* Start Records to process *

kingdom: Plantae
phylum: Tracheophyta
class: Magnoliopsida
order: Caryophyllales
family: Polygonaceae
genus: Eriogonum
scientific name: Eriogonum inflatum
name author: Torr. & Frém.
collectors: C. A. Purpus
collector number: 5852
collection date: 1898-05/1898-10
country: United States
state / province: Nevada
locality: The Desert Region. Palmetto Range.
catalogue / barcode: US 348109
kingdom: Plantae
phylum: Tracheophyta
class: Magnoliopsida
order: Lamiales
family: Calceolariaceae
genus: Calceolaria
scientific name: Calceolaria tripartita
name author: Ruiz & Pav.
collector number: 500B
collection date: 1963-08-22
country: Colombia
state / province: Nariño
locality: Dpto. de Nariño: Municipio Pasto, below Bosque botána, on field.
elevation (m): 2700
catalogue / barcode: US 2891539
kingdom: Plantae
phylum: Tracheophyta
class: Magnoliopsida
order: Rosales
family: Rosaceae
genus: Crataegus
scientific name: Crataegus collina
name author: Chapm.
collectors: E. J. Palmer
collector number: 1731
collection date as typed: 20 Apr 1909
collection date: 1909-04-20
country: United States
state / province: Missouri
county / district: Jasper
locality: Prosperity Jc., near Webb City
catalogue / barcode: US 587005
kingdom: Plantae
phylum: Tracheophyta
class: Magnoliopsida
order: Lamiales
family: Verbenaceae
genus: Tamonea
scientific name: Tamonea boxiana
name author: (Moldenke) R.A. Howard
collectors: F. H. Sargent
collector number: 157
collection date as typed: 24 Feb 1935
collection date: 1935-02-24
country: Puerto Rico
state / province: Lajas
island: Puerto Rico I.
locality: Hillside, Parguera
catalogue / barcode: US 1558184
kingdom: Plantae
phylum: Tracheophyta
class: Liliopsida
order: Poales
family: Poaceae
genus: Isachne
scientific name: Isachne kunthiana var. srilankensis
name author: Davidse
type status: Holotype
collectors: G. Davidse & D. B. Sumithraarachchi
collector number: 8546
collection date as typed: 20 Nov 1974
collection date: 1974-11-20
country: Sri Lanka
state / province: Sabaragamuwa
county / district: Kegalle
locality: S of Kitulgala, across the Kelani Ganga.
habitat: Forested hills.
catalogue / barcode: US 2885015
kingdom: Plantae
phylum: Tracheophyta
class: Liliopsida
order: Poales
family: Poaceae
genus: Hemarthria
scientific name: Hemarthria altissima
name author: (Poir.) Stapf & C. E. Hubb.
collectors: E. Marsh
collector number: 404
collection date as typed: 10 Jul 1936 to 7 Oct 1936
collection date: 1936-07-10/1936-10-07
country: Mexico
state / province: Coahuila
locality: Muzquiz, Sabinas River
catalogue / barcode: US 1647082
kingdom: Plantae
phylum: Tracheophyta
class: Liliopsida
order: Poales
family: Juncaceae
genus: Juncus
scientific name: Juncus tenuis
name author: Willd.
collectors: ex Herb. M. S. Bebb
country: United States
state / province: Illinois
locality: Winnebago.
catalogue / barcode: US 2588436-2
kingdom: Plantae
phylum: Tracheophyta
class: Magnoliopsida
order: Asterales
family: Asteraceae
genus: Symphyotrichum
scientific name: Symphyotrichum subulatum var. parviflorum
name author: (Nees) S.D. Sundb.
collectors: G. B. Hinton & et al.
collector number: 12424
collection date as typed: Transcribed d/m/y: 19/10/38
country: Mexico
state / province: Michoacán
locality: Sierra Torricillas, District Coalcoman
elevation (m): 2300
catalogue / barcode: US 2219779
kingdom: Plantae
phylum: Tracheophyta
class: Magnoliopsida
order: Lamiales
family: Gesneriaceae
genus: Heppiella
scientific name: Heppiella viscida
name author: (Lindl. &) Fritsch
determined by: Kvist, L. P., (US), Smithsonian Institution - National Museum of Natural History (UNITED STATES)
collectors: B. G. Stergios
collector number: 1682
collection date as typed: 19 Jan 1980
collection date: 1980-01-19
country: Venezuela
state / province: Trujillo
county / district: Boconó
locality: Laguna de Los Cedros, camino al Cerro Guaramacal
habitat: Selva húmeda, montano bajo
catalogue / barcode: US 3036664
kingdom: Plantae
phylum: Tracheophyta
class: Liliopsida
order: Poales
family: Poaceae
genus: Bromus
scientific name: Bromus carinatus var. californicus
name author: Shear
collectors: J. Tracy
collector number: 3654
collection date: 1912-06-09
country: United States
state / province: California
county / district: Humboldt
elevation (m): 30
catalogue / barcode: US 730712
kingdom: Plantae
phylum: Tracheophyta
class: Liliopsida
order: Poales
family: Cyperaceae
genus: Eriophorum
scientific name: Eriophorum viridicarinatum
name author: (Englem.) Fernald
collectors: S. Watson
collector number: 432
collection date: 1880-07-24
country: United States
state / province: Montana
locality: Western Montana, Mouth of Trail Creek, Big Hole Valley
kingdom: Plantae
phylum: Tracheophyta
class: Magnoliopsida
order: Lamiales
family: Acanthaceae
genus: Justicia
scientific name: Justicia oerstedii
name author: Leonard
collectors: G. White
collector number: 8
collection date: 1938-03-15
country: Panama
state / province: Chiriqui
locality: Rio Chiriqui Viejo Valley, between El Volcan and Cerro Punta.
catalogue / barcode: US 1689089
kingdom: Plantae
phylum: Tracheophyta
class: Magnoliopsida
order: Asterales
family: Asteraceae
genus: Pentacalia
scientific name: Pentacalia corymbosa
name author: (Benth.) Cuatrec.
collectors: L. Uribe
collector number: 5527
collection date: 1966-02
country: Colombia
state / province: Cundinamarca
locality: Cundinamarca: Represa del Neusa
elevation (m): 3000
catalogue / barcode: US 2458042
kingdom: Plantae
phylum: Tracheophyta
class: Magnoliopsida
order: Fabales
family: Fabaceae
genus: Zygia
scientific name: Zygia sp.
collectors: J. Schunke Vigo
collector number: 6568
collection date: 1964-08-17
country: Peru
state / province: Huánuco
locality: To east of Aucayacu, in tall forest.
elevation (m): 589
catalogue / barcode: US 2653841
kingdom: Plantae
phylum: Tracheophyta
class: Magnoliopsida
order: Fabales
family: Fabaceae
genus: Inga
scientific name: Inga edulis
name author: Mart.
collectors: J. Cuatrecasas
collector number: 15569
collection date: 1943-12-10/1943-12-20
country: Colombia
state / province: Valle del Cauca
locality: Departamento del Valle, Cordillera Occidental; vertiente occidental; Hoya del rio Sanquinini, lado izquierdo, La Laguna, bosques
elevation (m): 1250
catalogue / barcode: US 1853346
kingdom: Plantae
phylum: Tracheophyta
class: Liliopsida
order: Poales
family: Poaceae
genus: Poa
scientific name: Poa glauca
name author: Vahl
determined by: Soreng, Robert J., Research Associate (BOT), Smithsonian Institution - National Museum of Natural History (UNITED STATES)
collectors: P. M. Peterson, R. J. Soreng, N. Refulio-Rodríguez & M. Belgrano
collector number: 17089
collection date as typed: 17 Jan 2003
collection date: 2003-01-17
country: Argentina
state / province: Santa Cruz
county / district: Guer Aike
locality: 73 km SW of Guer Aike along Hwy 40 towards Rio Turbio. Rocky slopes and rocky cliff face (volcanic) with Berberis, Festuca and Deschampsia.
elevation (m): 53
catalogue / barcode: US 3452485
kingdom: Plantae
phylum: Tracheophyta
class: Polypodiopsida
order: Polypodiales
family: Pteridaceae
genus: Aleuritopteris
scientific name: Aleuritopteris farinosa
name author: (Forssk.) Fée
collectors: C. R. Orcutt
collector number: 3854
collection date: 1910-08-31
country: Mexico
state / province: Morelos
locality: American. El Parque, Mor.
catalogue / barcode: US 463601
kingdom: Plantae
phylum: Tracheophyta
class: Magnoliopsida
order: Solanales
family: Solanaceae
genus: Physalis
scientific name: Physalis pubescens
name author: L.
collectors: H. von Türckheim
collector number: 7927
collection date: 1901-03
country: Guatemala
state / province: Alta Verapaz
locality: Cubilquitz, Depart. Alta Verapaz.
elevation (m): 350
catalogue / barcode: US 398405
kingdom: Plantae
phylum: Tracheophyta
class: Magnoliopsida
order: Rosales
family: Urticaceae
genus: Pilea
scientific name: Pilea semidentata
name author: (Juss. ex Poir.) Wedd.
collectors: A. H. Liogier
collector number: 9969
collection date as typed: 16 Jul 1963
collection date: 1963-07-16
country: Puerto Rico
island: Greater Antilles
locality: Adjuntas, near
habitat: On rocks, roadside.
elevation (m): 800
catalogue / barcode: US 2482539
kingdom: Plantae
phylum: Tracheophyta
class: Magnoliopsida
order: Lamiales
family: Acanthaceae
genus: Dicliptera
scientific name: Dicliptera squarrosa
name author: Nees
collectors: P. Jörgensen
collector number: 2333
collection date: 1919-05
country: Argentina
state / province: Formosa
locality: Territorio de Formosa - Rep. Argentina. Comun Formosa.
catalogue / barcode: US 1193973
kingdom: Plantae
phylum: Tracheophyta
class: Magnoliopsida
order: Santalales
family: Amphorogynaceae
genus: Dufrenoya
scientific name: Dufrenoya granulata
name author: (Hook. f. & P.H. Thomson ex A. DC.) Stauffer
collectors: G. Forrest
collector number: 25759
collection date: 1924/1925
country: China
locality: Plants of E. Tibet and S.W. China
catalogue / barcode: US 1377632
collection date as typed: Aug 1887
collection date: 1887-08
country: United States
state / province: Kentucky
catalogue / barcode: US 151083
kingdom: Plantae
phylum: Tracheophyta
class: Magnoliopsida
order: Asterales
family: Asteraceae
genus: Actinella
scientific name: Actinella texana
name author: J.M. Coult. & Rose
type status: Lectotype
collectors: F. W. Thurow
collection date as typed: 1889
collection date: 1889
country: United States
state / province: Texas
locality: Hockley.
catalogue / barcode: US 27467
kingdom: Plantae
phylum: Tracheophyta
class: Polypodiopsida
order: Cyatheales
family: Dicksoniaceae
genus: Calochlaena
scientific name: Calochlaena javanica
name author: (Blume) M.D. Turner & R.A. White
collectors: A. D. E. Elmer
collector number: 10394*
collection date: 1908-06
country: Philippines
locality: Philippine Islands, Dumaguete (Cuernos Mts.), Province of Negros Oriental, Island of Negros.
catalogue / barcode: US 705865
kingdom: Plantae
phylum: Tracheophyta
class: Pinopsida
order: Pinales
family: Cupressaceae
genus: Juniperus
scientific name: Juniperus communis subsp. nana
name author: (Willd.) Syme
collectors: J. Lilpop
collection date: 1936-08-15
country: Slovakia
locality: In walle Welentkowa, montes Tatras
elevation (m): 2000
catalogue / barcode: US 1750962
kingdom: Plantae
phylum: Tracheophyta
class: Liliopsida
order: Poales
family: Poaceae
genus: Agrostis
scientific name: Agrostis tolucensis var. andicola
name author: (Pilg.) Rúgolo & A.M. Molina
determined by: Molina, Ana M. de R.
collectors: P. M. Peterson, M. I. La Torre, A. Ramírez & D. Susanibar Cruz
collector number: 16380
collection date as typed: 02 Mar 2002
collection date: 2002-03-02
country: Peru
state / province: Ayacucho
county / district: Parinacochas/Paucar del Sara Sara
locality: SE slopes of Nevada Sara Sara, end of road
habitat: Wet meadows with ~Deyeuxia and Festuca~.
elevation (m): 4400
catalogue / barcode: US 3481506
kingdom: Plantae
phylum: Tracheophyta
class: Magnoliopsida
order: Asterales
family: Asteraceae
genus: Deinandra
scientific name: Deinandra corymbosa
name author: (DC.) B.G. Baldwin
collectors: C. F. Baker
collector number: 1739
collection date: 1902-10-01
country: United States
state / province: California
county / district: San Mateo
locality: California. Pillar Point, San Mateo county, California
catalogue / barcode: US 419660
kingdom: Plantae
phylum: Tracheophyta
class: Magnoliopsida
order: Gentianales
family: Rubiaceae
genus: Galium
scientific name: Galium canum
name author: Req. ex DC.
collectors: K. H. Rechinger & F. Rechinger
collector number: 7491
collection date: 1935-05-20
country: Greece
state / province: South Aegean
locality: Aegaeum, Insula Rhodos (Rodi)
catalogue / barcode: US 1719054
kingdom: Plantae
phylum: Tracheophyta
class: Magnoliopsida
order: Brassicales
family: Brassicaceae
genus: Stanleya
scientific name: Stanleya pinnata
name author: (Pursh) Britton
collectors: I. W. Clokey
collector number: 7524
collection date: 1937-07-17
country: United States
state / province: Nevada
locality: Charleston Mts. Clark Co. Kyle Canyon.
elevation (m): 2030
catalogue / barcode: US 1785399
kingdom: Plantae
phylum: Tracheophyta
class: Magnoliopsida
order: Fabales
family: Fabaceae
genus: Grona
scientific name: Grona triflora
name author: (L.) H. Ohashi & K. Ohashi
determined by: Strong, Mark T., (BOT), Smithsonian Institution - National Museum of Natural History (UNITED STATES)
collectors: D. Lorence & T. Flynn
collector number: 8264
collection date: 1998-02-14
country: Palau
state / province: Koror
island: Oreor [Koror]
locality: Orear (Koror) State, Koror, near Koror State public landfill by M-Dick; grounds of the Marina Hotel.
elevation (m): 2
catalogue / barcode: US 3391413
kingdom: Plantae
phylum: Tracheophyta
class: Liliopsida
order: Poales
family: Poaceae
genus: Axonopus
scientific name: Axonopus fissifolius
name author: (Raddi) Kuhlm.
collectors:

* End Records to process *

Return verbatim the lines of the material from the line containing "collector number: 8264" through the end of the material, inclusive.

**Problem solution**:
collector number: 8264
collection date: 1998-02-14
country: Palau
state / province: Koror
island: Oreor [Koror]
locality: Orear (Koror) State, Koror, near Koror State public landfill by M-Dick; grounds of the Marina Hotel.
elevation (m): 2
catalogue / barcode: US 3391413
kingdom: Plantae
phylum: Tracheophyta
class: Liliopsida
order: Poales
family: Poaceae
genus: Axonopus
scientific name: Axonopus fissifolius
name author: (Raddi) Kuhlm.
collectors:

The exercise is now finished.